Common Valve Problems: "high Pressure Drop"
The difference between the upstream and downstream pressures that cause a flow to flow through a valve is called the pressure drop (ΔP) or differential pressure. If the line size is the same both upstream and downstream of the valve and the velocity is constant, the valve must reduce the fluid pressure through friction losses to produce flow. Part of the valve friction loss is caused by the friction between the fluid and the valve wall. However, this friction is small and does not produce enough pressure drop for the appropriate fluid. A more effective way to produce a significant pressure loss in a valve is through throttling inside the valve body. Because many valves are designed to allow a portion of the valve to be narrower than the pipeline, it is easy to provide throttling in the fluid layer. Because of the law of conservation, as the fluid approaches the valve, its velocity must increase in order for all of the fluid to pass through the valve.
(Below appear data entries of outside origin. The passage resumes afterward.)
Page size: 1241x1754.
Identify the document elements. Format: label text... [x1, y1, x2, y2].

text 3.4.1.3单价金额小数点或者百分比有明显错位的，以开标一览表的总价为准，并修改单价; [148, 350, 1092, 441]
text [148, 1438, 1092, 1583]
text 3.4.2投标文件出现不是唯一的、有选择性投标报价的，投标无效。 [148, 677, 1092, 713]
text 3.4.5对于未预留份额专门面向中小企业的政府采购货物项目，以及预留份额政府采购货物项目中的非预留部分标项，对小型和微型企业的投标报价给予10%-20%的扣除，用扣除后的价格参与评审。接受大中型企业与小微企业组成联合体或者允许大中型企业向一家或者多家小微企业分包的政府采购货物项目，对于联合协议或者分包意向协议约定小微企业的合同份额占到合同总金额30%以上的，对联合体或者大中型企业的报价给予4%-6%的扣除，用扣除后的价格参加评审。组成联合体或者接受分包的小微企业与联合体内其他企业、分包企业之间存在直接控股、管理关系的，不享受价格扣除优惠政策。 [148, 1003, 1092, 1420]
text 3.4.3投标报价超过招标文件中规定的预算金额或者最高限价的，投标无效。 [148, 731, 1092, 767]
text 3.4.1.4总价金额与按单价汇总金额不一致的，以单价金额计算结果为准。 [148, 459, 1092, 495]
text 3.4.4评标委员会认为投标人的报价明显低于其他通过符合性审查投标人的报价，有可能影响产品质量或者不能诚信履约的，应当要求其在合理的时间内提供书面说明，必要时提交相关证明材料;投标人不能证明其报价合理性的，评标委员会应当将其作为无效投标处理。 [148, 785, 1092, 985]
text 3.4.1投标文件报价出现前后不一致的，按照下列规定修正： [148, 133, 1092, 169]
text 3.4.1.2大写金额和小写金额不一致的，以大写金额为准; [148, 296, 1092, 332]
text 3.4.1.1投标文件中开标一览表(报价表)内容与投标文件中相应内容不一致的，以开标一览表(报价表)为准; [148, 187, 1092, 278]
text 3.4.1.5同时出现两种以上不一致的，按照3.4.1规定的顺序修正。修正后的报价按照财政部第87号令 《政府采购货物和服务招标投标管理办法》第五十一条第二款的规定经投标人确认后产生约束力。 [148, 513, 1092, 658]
Conversely, a corresponding pressure drop occurs.
The highest flow rate and lowest pressure occur downstream of the narrowest constriction, which is called the contraction section. Figure 2 shows that the contraction section is not at the throttling point itself, but at a distance downstream of the throttling, which varies with the pressure involved. When the flow velocity of the flow in the contraction section is the maximum velocity, the flow area of the flow layer is at its minimum value.
After the contraction, the flow slows and the pressure increases again, but not to the original upstream pressure value. The difference between the upstream and downstream pressures is caused by friction losses as the flow passes through the valve and is called the permanent pressure drop. Pressure at the contraction and downstream pressure
Lined Valve the flow rate can be increased by reducing the downstream pressure. For liquid operations, the flow can be restricted by a pressure drop that falls below the vapor pressure of the flow, which will produce inwardly imploding bubbles and gas pockets (called cavitation or flashing, respectively). Flow blockage occurs when the liquid flow is saturated with the fluid itself mixed with bubbles or gas pockets, and it cannot be increased by reducing the downstream pressure. In other words, the formation of gas in the liquid fills the contraction and limits the flow that can pass through the valve. For gases, flow blockage may also occur when the flow rate approaches the speed of sound, and the valve cannot increase the flow despite the reduction of downstream pressure
High pressure drop effect of valves
As discussed above, the following functions of the valve depend on the presence of a pressure drop, which allows the flow to flow from the upstream container to the downstream container or to the atmosphere. Because pressure drop is caused by the valve absorbing energy through friction losses, the ideal pressure drop allows the entire flow to flow through the valve body without excessive flow rate, absorbing less energy. However, some process systems may generate a large pressure drop through the valve due to system requirements.
High pressure drop through the valve creates many problems, such as cavitation, flashing, plugged flow, high noise levels and vibration. These problems cause many direct effects: wear and cavitation damage to the valve body and valve plug, failure or poor performance of the valve itself, calibration drift of auxiliary instruments, pipeline fatigue or hearing loss to nearby workers. In this case, valves operating under high pressure drop require the use of more expensive valve plugs, more frequent maintenance, large spare parts inventory and pipeline supports. These measures increase maintenance and engineering costs.
Although users notice the impact of high pressure drop, the biggest threat of high pressure drop is reduced efficiency of the process system. Because high pressure drop absorbs a lot of energy, energy is lost from the system. In most process systems, the energy added to the system is generated by the pressure of the boiler or pump. When more energy is absorbed by the system, including the energy loss of the high pressure drop valve, a larger boiler or pump must be used. Therefore, if only a few high pressure drop valves are included in the system design, the system will be more efficient and can use smaller boilers and pumps.